**JOB ITEM**
Could you write out the records below exactly as they appear, leaving out any pictures?

== Segment start ==

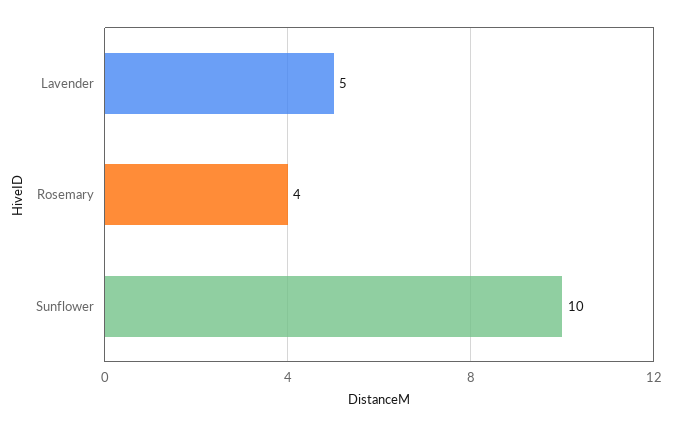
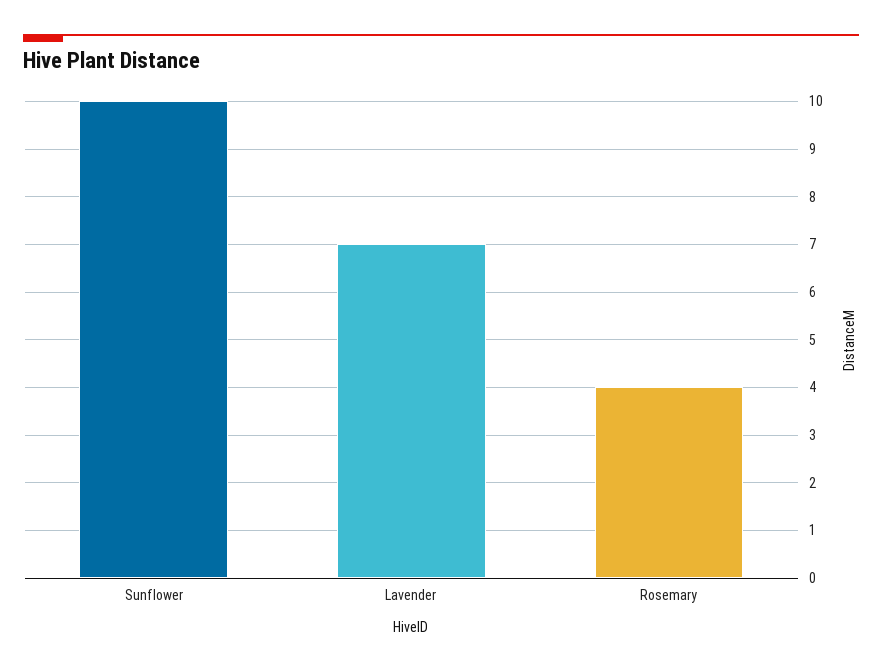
  {
-   "Lavender": 5,
+   "Lavender": 7,
    "Rosemary": 4,
    "Sunflower": 10
  }

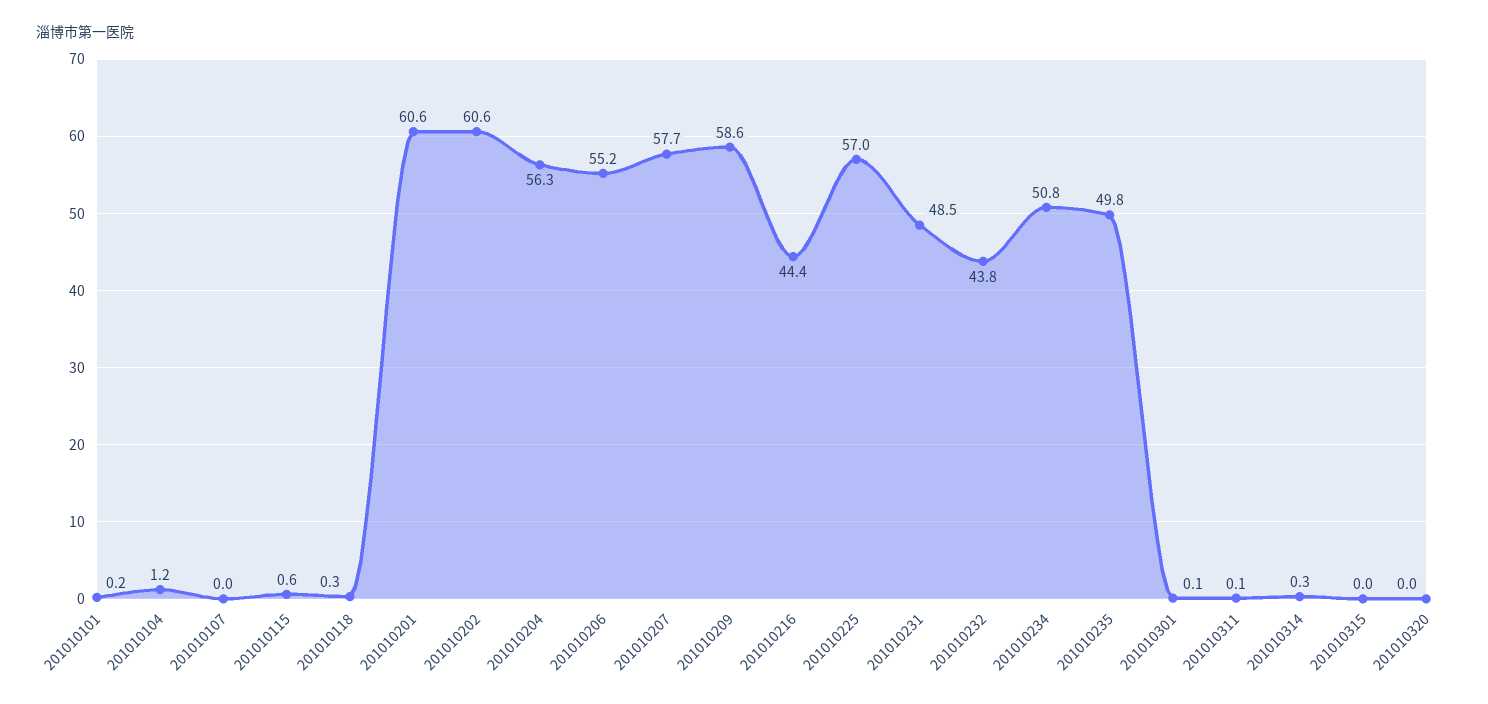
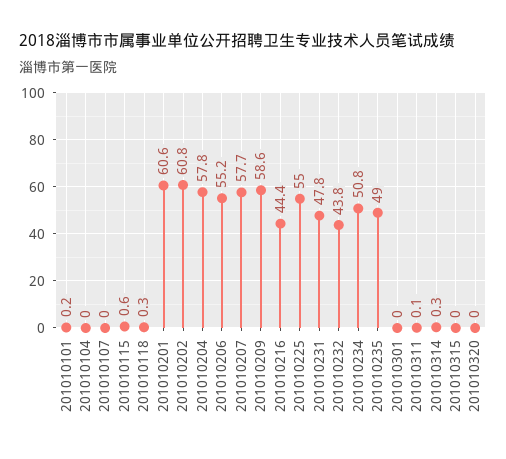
  {
    "201010101": 0.2,
-   "201010104": 1.2,
+   "201010104": 0,
    "201010107": 0,
    "201010115": 0.6,
    "201010118": 0.3,
    "201010201": 60.6,
-   "201010202": 60.6,
+   "201010202": 60.8,
-   "201010204": 56.3,
+   "201010204": 57.8,
    "201010206": 55.2,
    "201010207": 57.7,
    "201010209": 58.6,
    "201010216": 44.4,
-   "201010225": 57,
+   "201010225": 55,
-   "201010231": 48.5,
+   "201010231": 47.8,
    "201010232": 43.8,
    "201010234": 50.8,
-   "201010235": 49.8,
+   "201010235": 49,
-   "201010301": 0.1,
+   "201010301": 0,
    "201010311": 0.1,
    "201010314": 0.3,
    "201010315": 0,
    "201010320": 0
  }

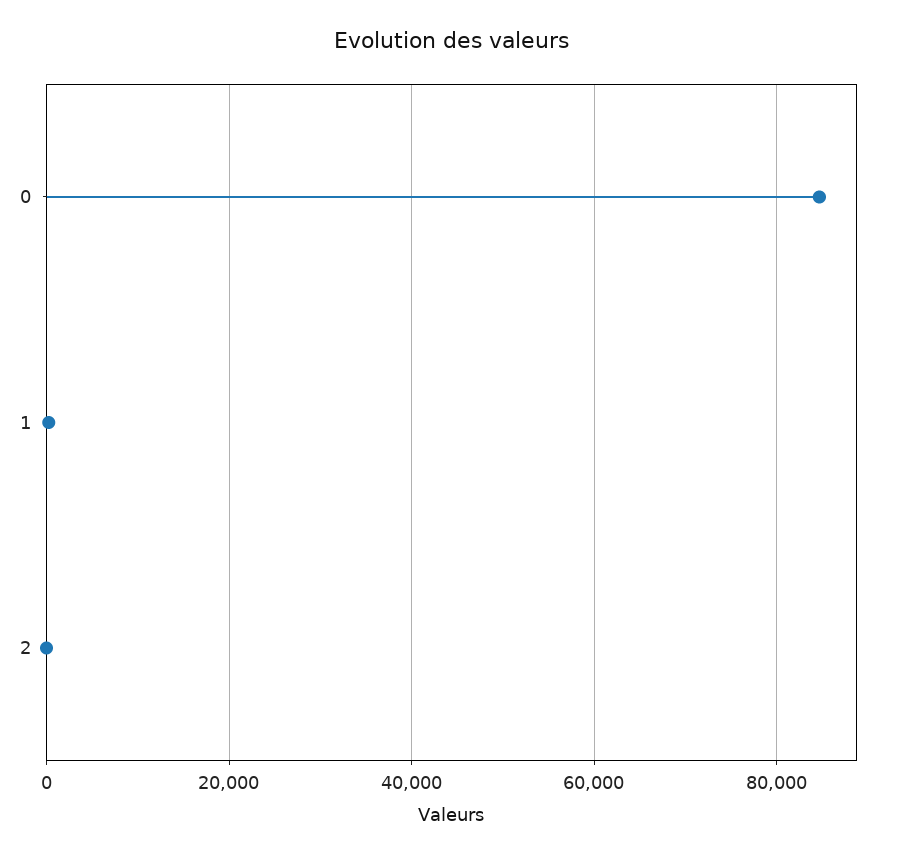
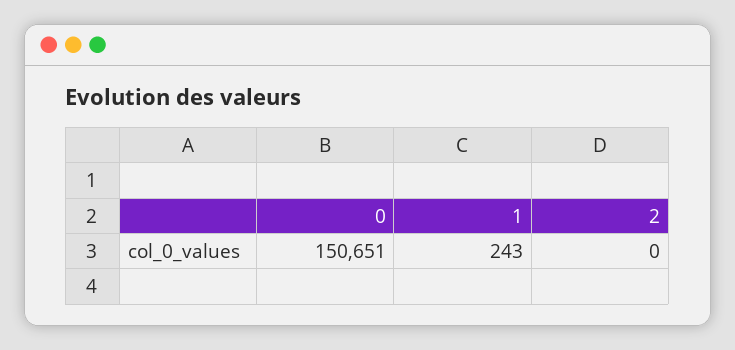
  {
-   "0": 84000,
+   "0": 150651,
    "1": 243,
    "2": 0
  }

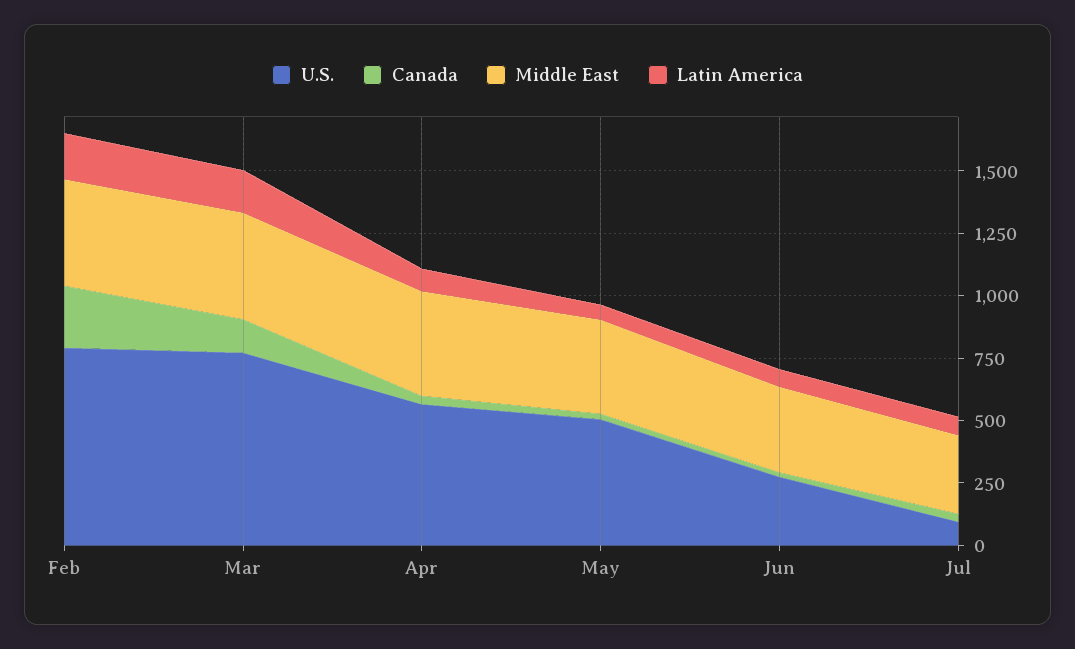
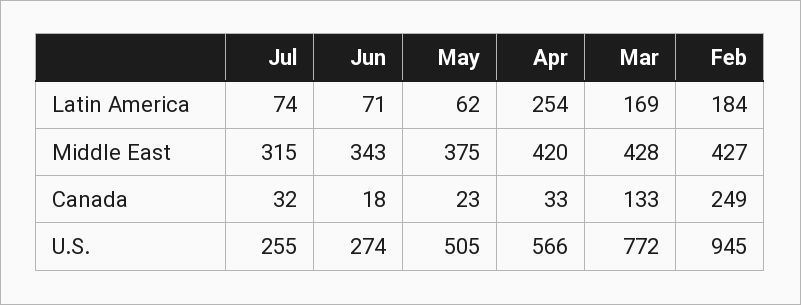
  {
    "U.S.": {
-     "Feb": 800,
+     "Feb": 945,
      "Mar": 772,
      "Apr": 566,
      "May": 505,
      "Jun": 274,
-     "Jul": 100
+     "Jul": 255
    },
    "Canada": {
      "Feb": 249,
      "Mar": 133,
      "Apr": 33,
      "May": 23,
      "Jun": 18,
      "Jul": 32
    },
    "Middle East": {
      "Feb": 427,
      "Mar": 428,
      "Apr": 420,
      "May": 375,
      "Jun": 343,
      "Jul": 315
    },
    "Latin America": {
      "Feb": 184,
      "Mar": 169,
-     "Apr": 100,
+     "Apr": 254,
      "May": 62,
      "Jun": 71,
      "Jul": 74
    }
  }

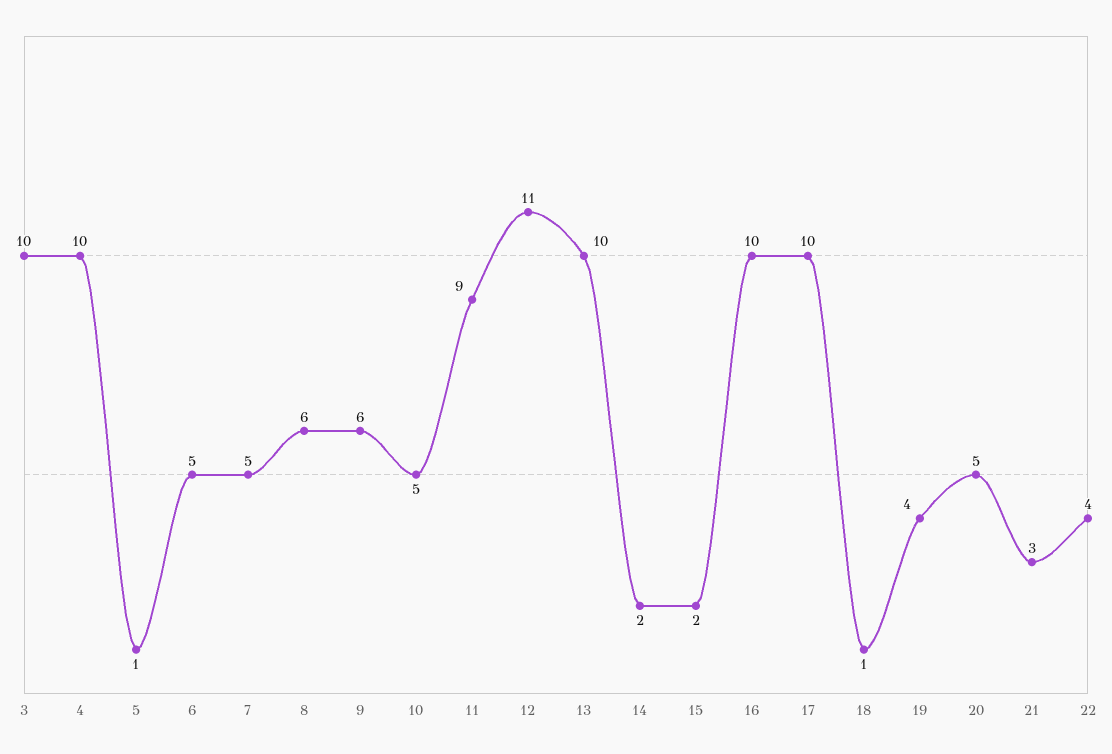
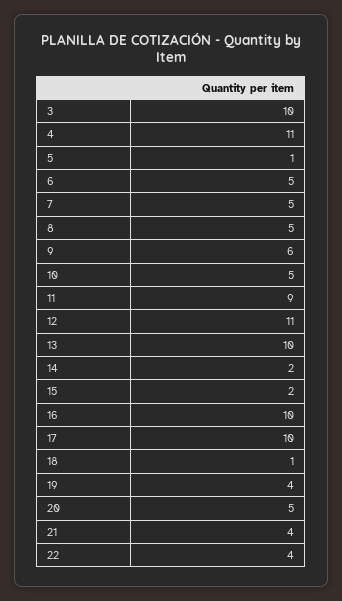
  {
    "3": 10,
-   "4": 10,
+   "4": 11,
    "5": 1,
    "6": 5,
    "7": 5,
-   "8": 6,
+   "8": 5,
    "9": 6,
    "10": 5,
    "11": 9,
    "12": 11,
    "13": 10,
    "14": 2,
    "15": 2,
    "16": 10,
    "17": 10,
    "18": 1,
    "19": 4,
    "20": 5,
-   "21": 3,
+   "21": 4,
    "22": 4
  }

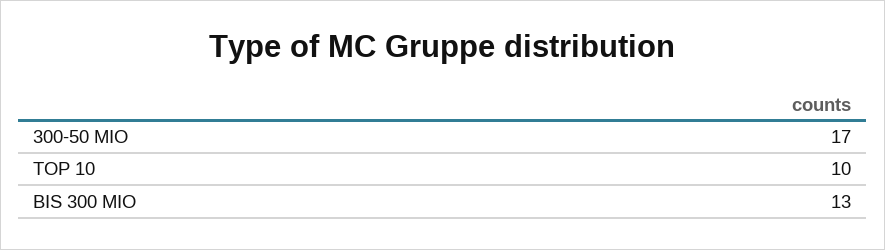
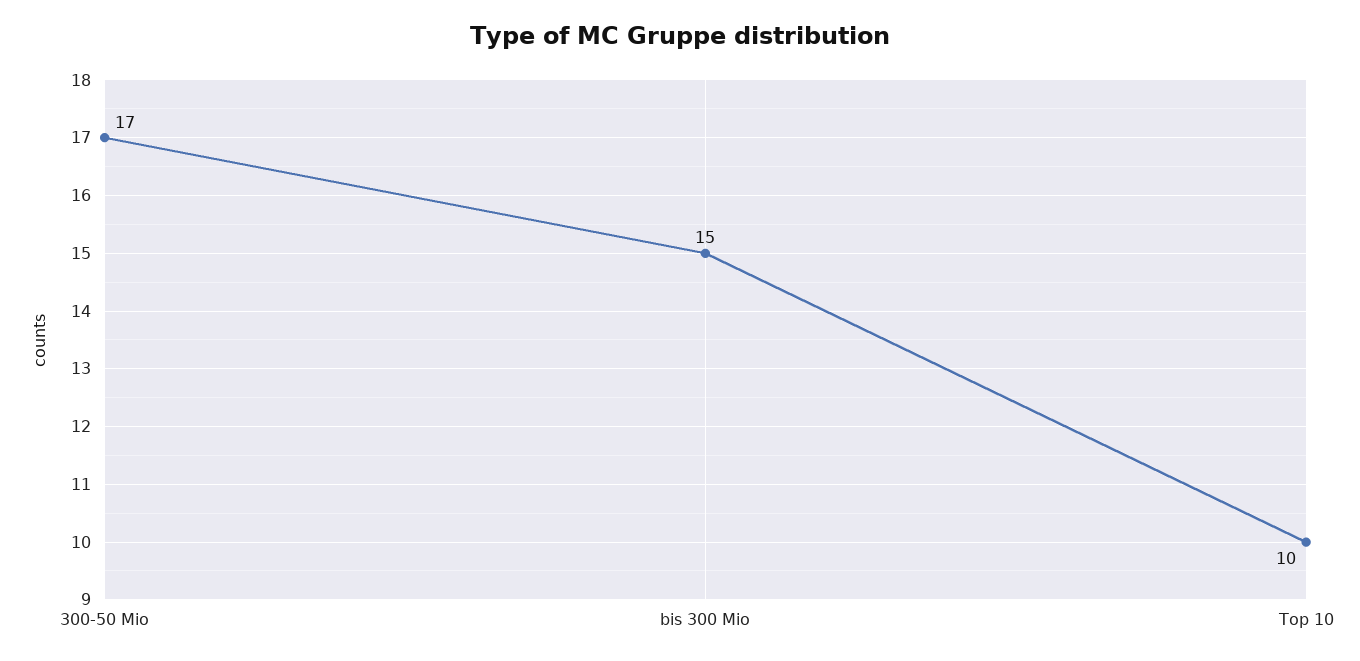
  {
    "300-50 MIO": 17,
    "TOP 10": 10,
-   "BIS 300 MIO": 13
+   "BIS 300 MIO": 15
  }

== Segment end ==

**EXPECTED ANSWER**
  {
-   "Lavender": 5,
+   "Lavender": 7,
    "Rosemary": 4,
    "Sunflower": 10
  }

  {
    "201010101": 0.2,
-   "201010104": 1.2,
+   "201010104": 0,
    "201010107": 0,
    "201010115": 0.6,
    "201010118": 0.3,
    "201010201": 60.6,
-   "201010202": 60.6,
+   "201010202": 60.8,
-   "201010204": 56.3,
+   "201010204": 57.8,
    "201010206": 55.2,
    "201010207": 57.7,
    "201010209": 58.6,
    "201010216": 44.4,
-   "201010225": 57,
+   "201010225": 55,
-   "201010231": 48.5,
+   "201010231": 47.8,
    "201010232": 43.8,
    "201010234": 50.8,
-   "201010235": 49.8,
+   "201010235": 49,
-   "201010301": 0.1,
+   "201010301": 0,
    "201010311": 0.1,
    "201010314": 0.3,
    "201010315": 0,
    "201010320": 0
  }

  {
-   "0": 84000,
+   "0": 150651,
    "1": 243,
    "2": 0
  }

  {
    "U.S.": {
-     "Feb": 800,
+     "Feb": 945,
      "Mar": 772,
      "Apr": 566,
      "May": 505,
      "Jun": 274,
-     "Jul": 100
+     "Jul": 255
    },
    "Canada": {
      "Feb": 249,
      "Mar": 133,
      "Apr": 33,
      "May": 23,
      "Jun": 18,
      "Jul": 32
    },
    "Middle East": {
      "Feb": 427,
      "Mar": 428,
      "Apr": 420,
      "May": 375,
      "Jun": 343,
      "Jul": 315
    },
    "Latin America": {
      "Feb": 184,
      "Mar": 169,
-     "Apr": 100,
+     "Apr": 254,
      "May": 62,
      "Jun": 71,
      "Jul": 74
    }
  }

  {
    "3": 10,
-   "4": 10,
+   "4": 11,
    "5": 1,
    "6": 5,
    "7": 5,
-   "8": 6,
+   "8": 5,
    "9": 6,
    "10": 5,
    "11": 9,
    "12": 11,
    "13": 10,
    "14": 2,
    "15": 2,
    "16": 10,
    "17": 10,
    "18": 1,
    "19": 4,
    "20": 5,
-   "21": 3,
+   "21": 4,
    "22": 4
  }

  {
    "300-50 MIO": 17,
    "TOP 10": 10,
-   "BIS 300 MIO": 13
+   "BIS 300 MIO": 15
  }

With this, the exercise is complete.